§ **ТЕКСТ СТРАНИЦЫ**:
• • • • •
Так возражают сыны Достоевского. У самого Достоевского «смешной человек», собираясь застрелиться, пишет: «Жизнь и мир теперь как бы от меня зависят. Можно сказать даже так, что мир теперь как бы для меня одного и сделан: застрелюсь я, и мира не будет, по крайней мере, для меня. Не говоря уже о том, что, может быть, весь этот мир и все эти люди — я-то сам один и есть». Людям с подобным жизнеощущением никогда не понять Толстого. Нет в отъединенной душе их живого чувствования мира, связи с жизнью оборваны. Только издалека мир отражается в душе, как в холодном зеркале. Разбилось зеркало, — и где мир? Его нет. Совершилась мировая катастрофа. Какое там еще «созидание и обновление лица земли»! Просто школьные законы физики. Вздор все это. Одним только можно предотвратить мировую катастрофу — сохранением навеки моего личного «я». И одним только можно уничтожить идущий от смерти ужас — уничтожением самой смерти.
Тенеромо вспоминает, как раннею весною он работал с Толстым в его саду. Они присели отдохнуть на межу у дороги.
«Нет, вы прислушайтесь, — сказал Лев Николаевич, — прислушайтесь к этой немолчной работе жизни, какая здесь идет во всех углах и впадинах… Мне кажется, будто я сижу и чувствую движение соков, как они тянутся тонкими струйками по мочкам и корням к стволу, ветвям и почкам. Я чувствую, как земля внизу, оттаивая, шлет свои пары кверху, и дышит, и вздыхает, как вздыхает человек после долгого, тяжелого сна. Это не метафора, не уподобление, а так оно и есть. Земля живет несомненною, живою, теплою жизнью, как и все мы, взятые от земли».
• • • • •
§ **ЗАДАНИЕ 1**:
Перескажите короче абзац текста о Толстом и Достоевском, который начинается словами «Так возражают сыны Достоевского». Сохраните его главные мысли.
• • • • •
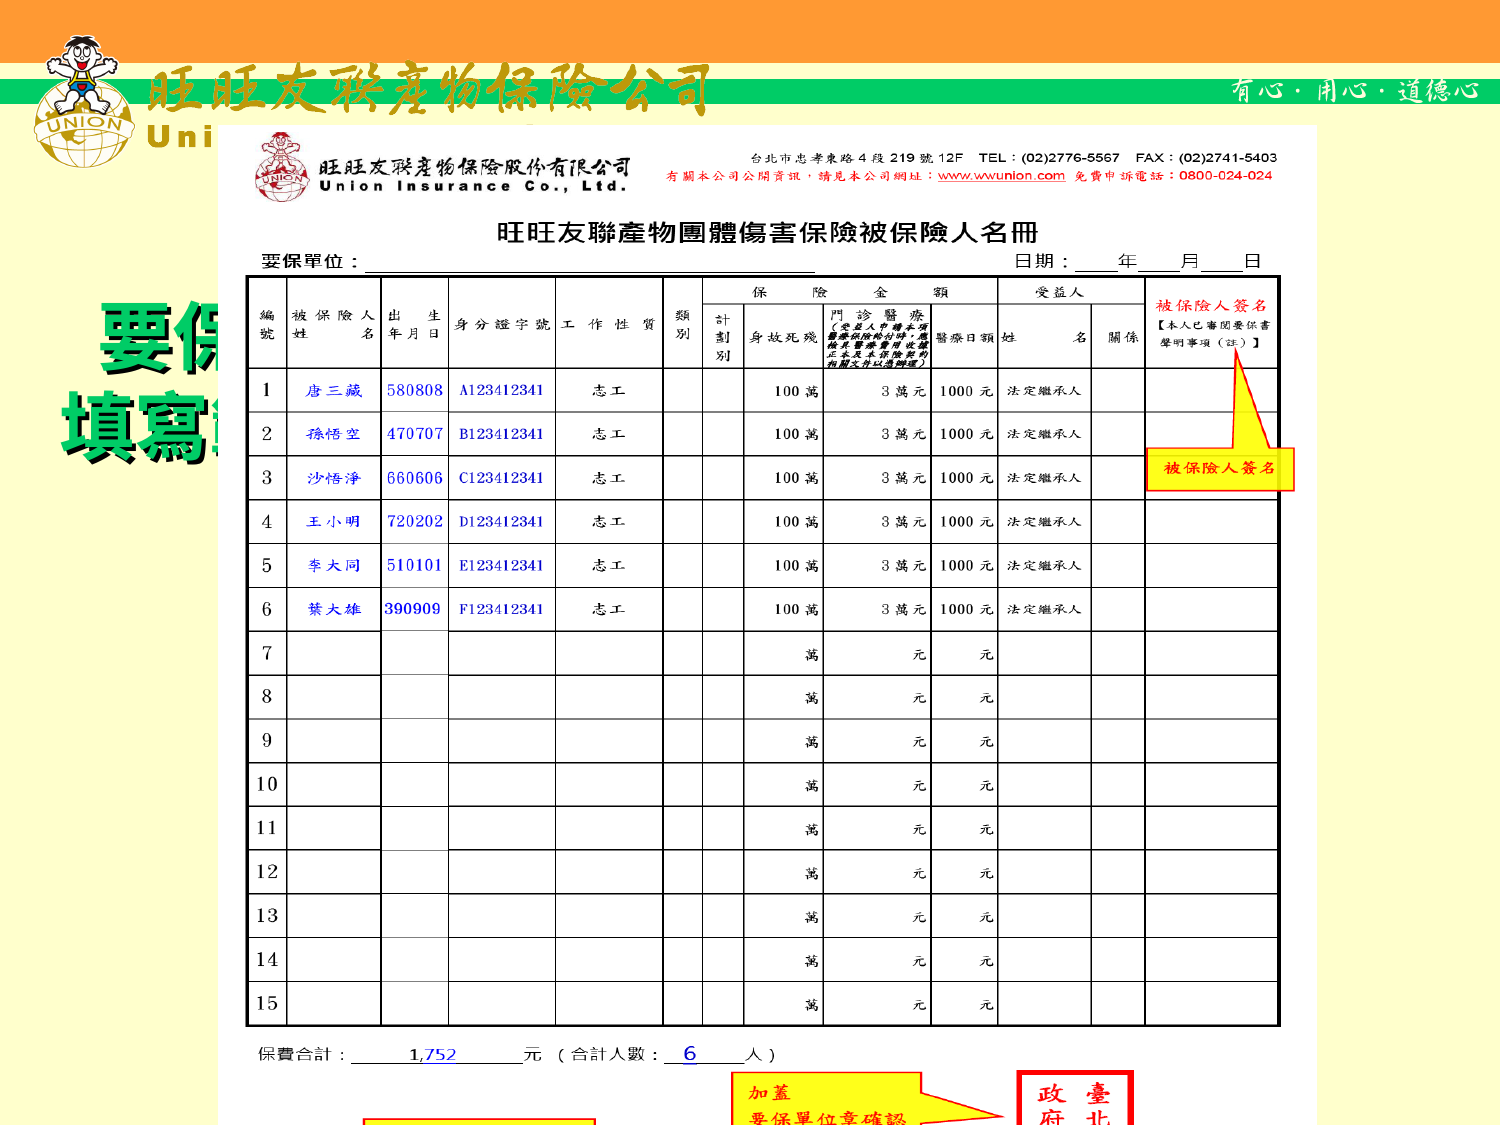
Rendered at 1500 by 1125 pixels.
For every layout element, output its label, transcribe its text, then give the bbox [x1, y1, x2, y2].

title 要保書 填寫範例 [0, 231, 218, 528]
picture [218, 125, 1317, 1125]
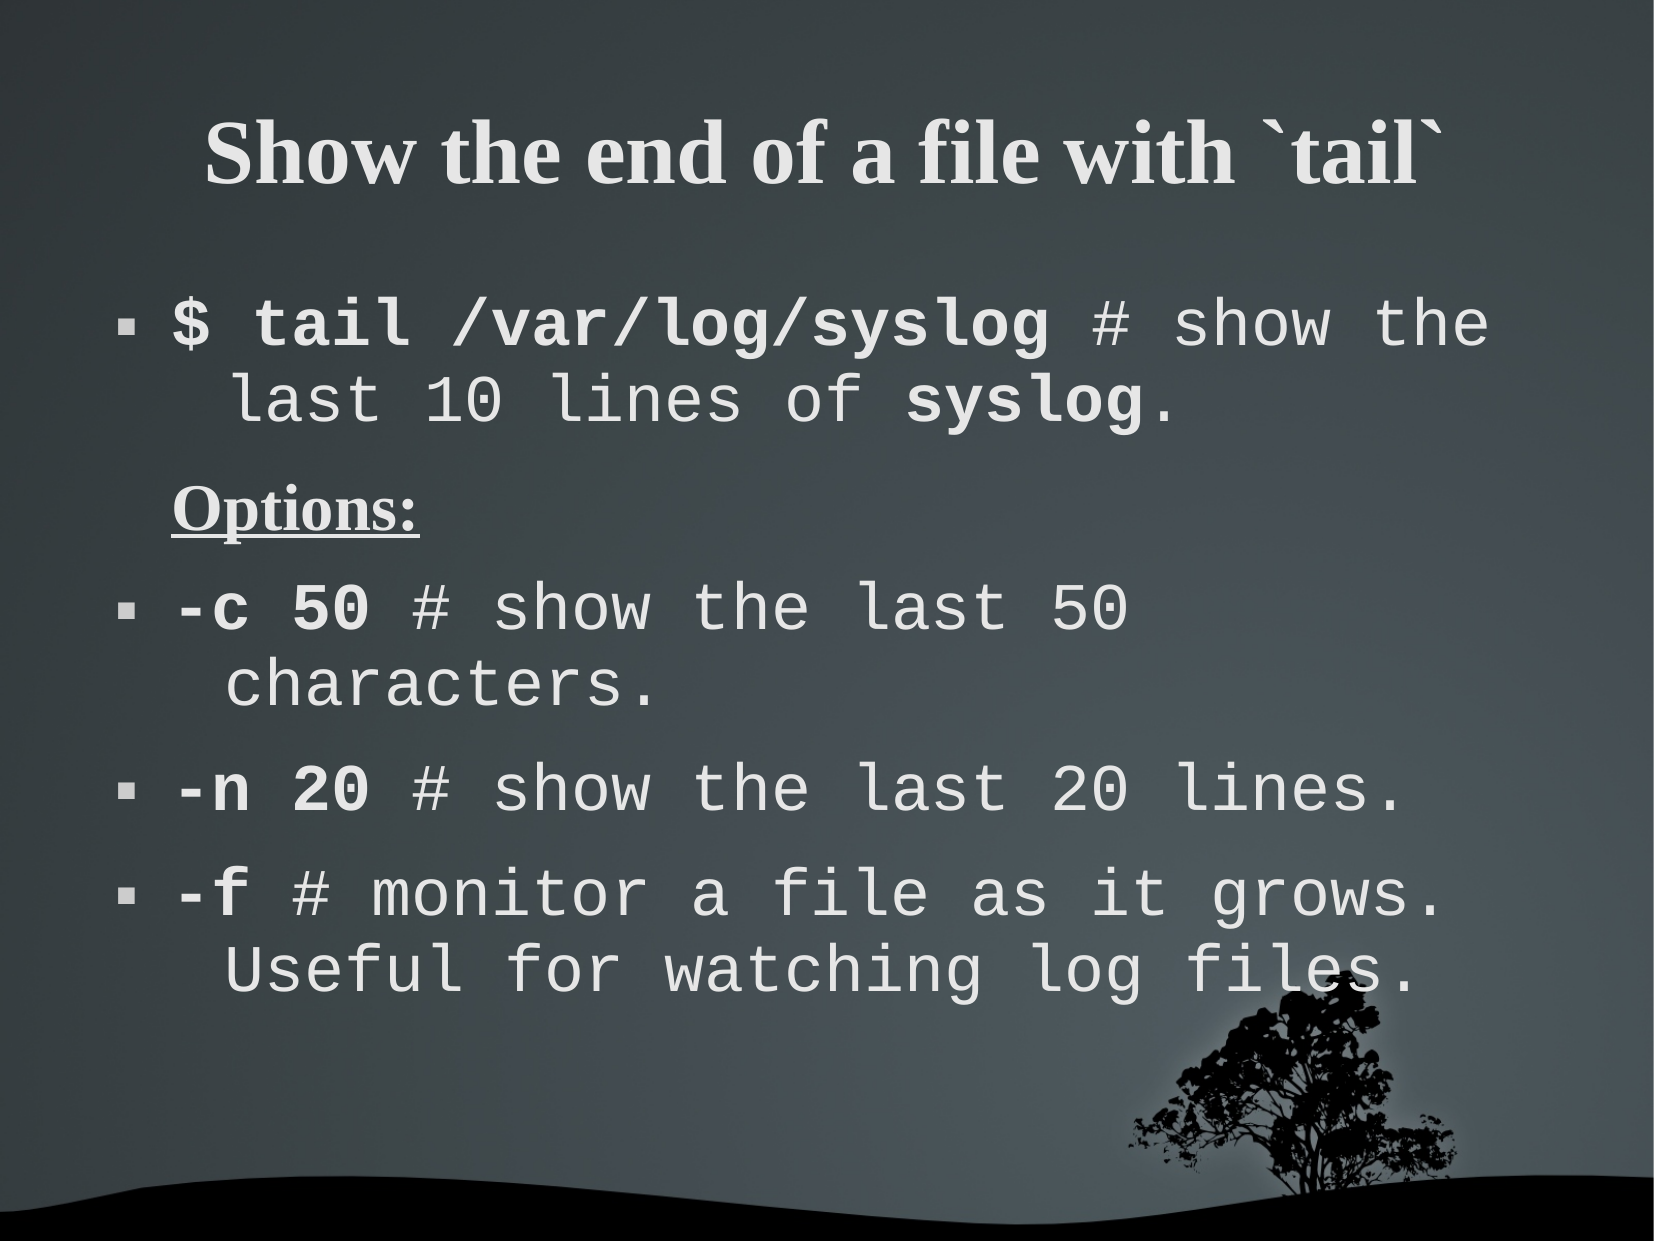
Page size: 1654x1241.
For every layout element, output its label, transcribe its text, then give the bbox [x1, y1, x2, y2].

picture [0, 0, 1654, 1241]
list $ tail /var/log/syslog # show the last 10 lines of syslog. Options: -c 50 # show the last 50 characters. -n 20 # show the last 20 lines. -f # monitor a file as it grows. Useful for watching log files. [82, 290, 1571, 1109]
title Show the end of a file with `tail` [82, 33, 1571, 273]
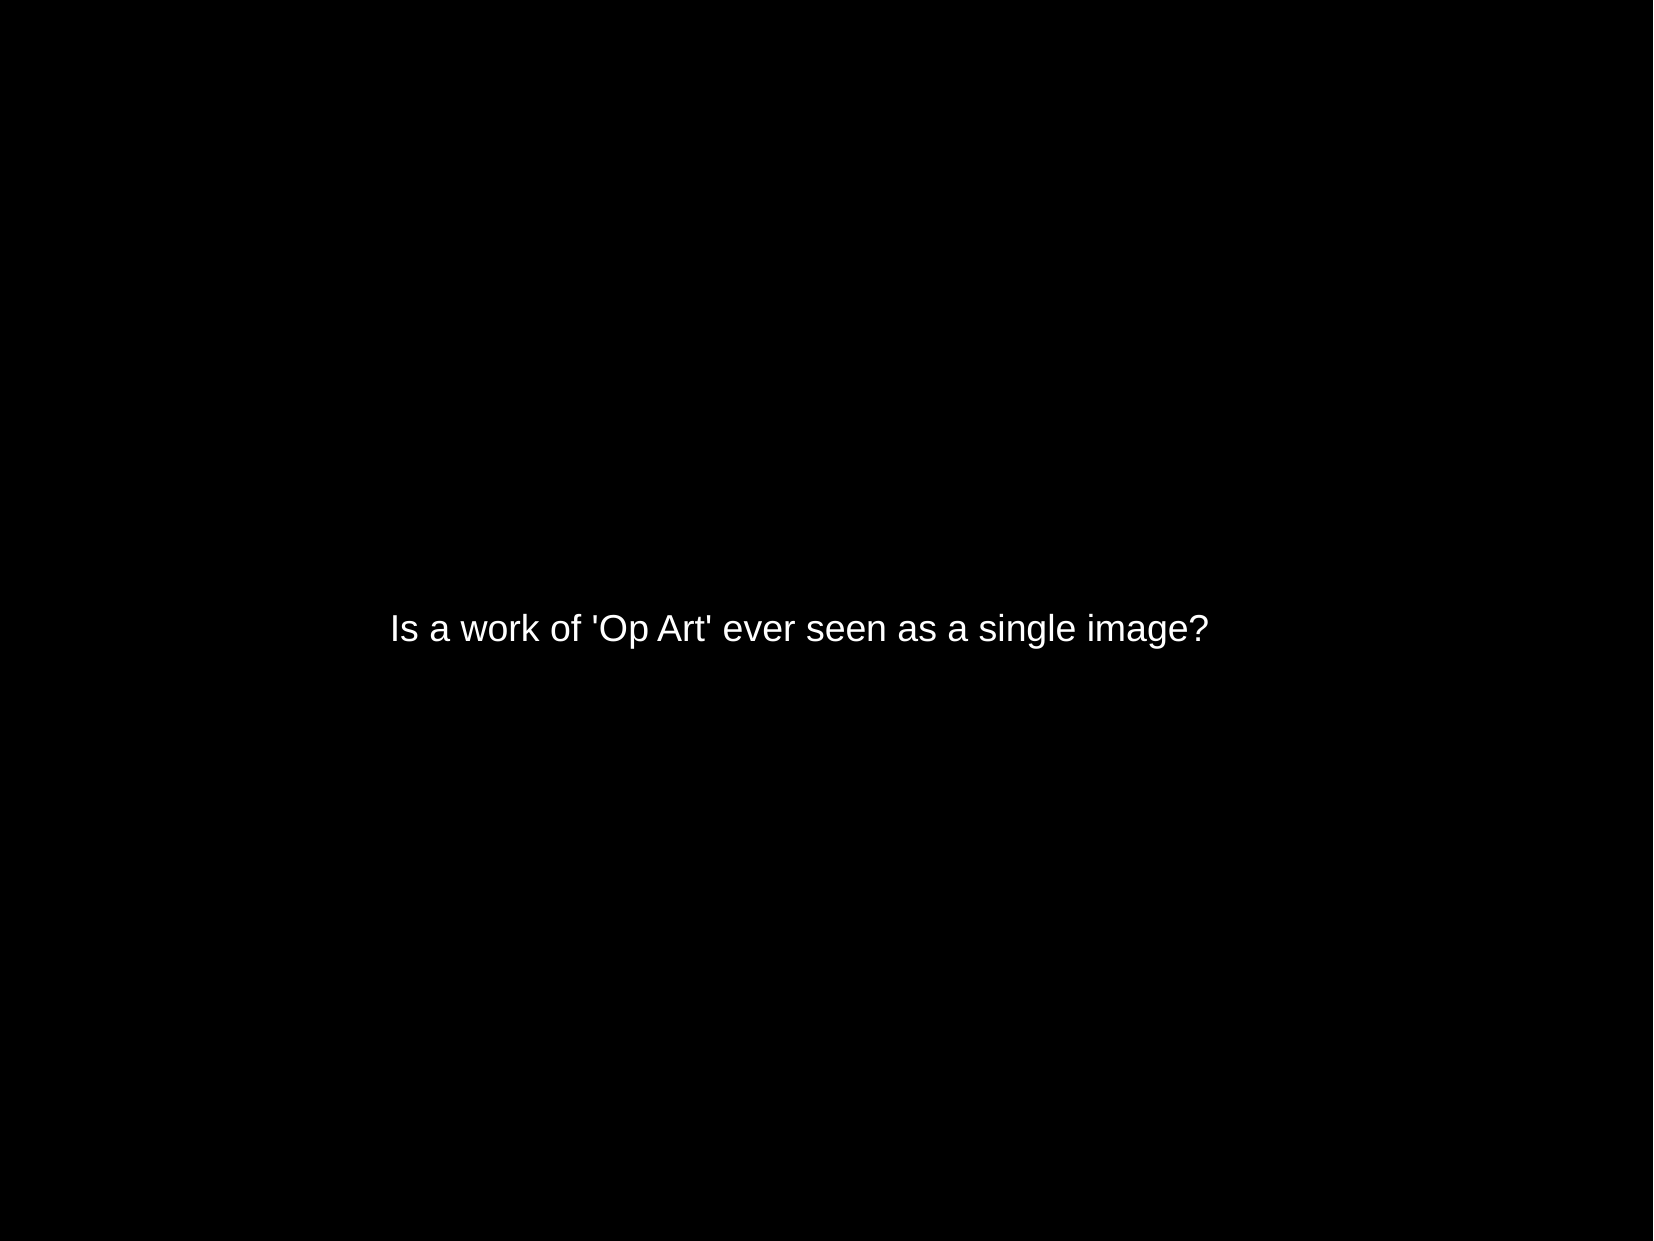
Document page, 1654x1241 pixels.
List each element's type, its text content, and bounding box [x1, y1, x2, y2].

text_box Is a work of 'Op Art' ever seen as a single image? [375, 600, 1229, 662]
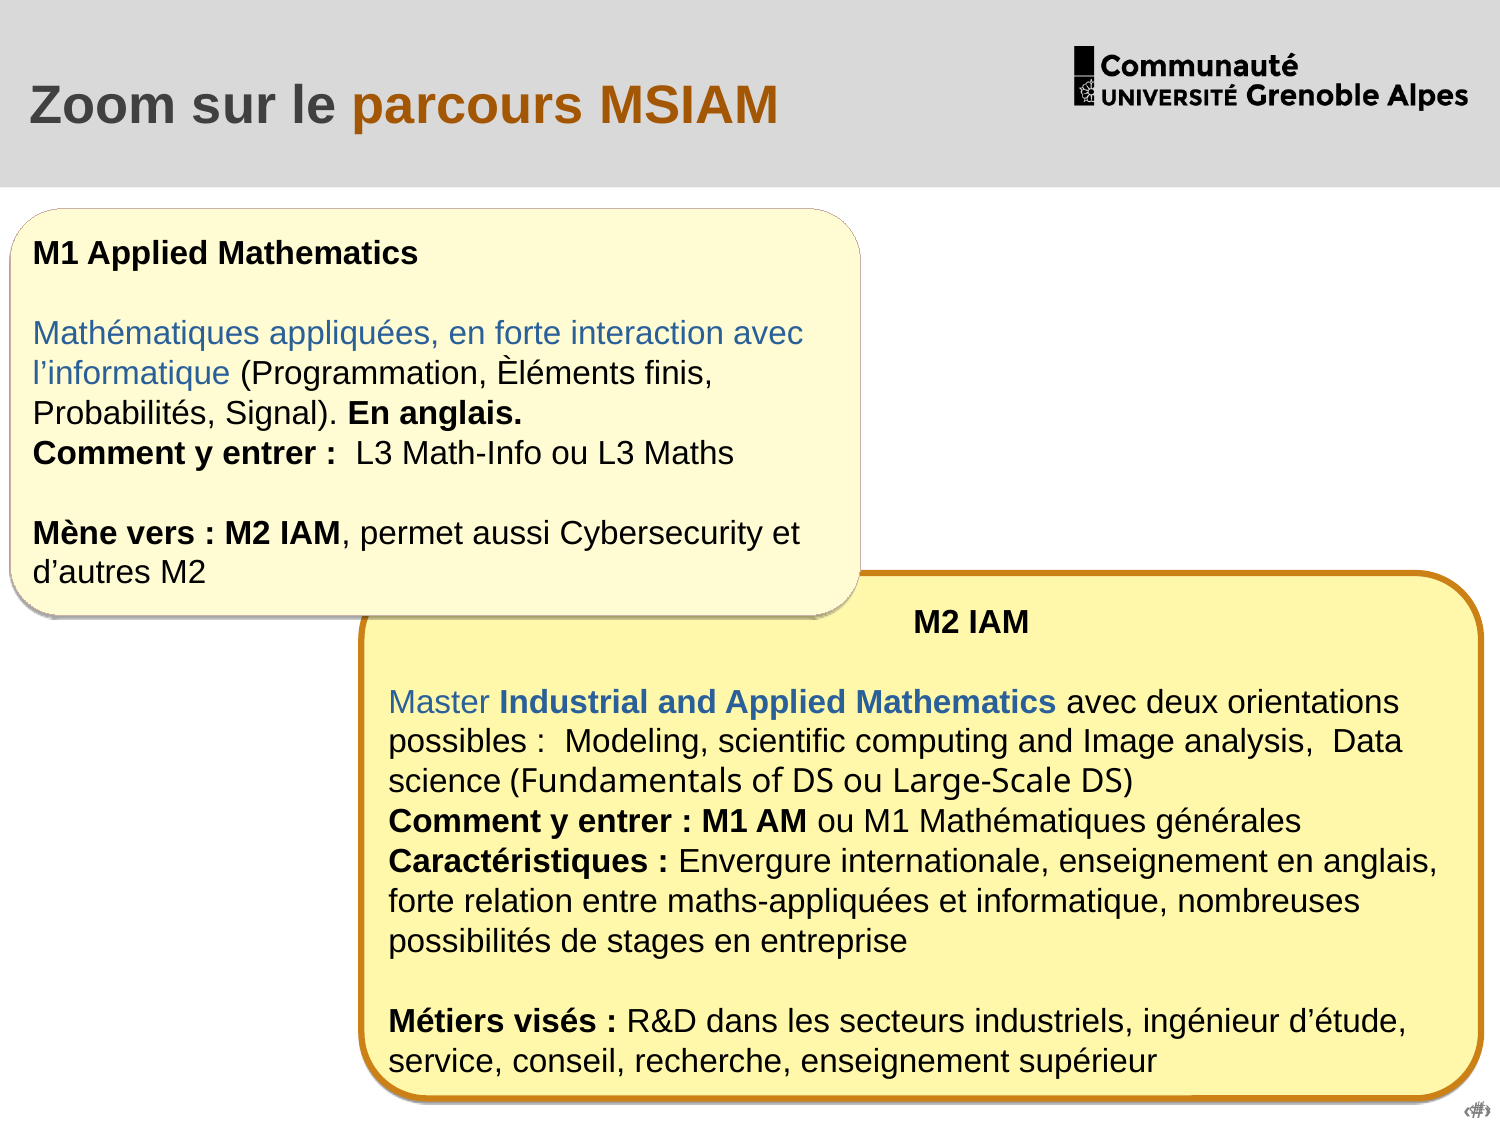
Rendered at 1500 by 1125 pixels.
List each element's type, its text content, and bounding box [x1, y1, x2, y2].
• • • • •
§ **ЗАДАНИЕ 2**:
Представьте в виде таблицы Markdown строки записей от строки, содержащей «Document page, 1654x1241 pixels.», до конца записей включительно, с колонками «№» и «Строка». Пустые строки и изображения в таблицу не включайте.

§ **ПОЛНОЕ РЕШЕНИЕ 1**:
Так возражают сыны Достоевского. Его «смешной человек» перед самоубийством пишет, что мир как бы зависит от него и создан для него одного. Если он застрелится, мира не будет, а может быть, весь мир и все люди — это он сам. Людям с таким жизнеощущением Толстого не понять. В их отъединённой душе нет живого чувства мира, и связи с жизнью оборваны. Мир лишь отражается в ней, как в холодном зеркале, а когда зеркало разбито, мира больше нет. «Созидание и обновление лица земли» для них вздор и школьные законы физики. Мировую катастрофу можно предотвратить только сохранением навеки личного «я», а ужас смерти уничтожить только уничтожением самой смерти.

§ **ПОЛНОЕ РЕШЕНИЕ 2**:
| № | Строка |
|---|---|
| 1 | Document page, 1654x1241 pixels. |
| 2 | List each element's type, its text content, and bounding box [x1, y1, x2, y2]. |
| 3 | text_box Is a work of 'Op Art' ever seen as a single image? [375, 600, 1229, 662] |
| 4 | Rendered at 1500 by 1125 pixels. |
| 5 | List each element's type, its text content, and bounding box [x1, y1, x2, y2]. |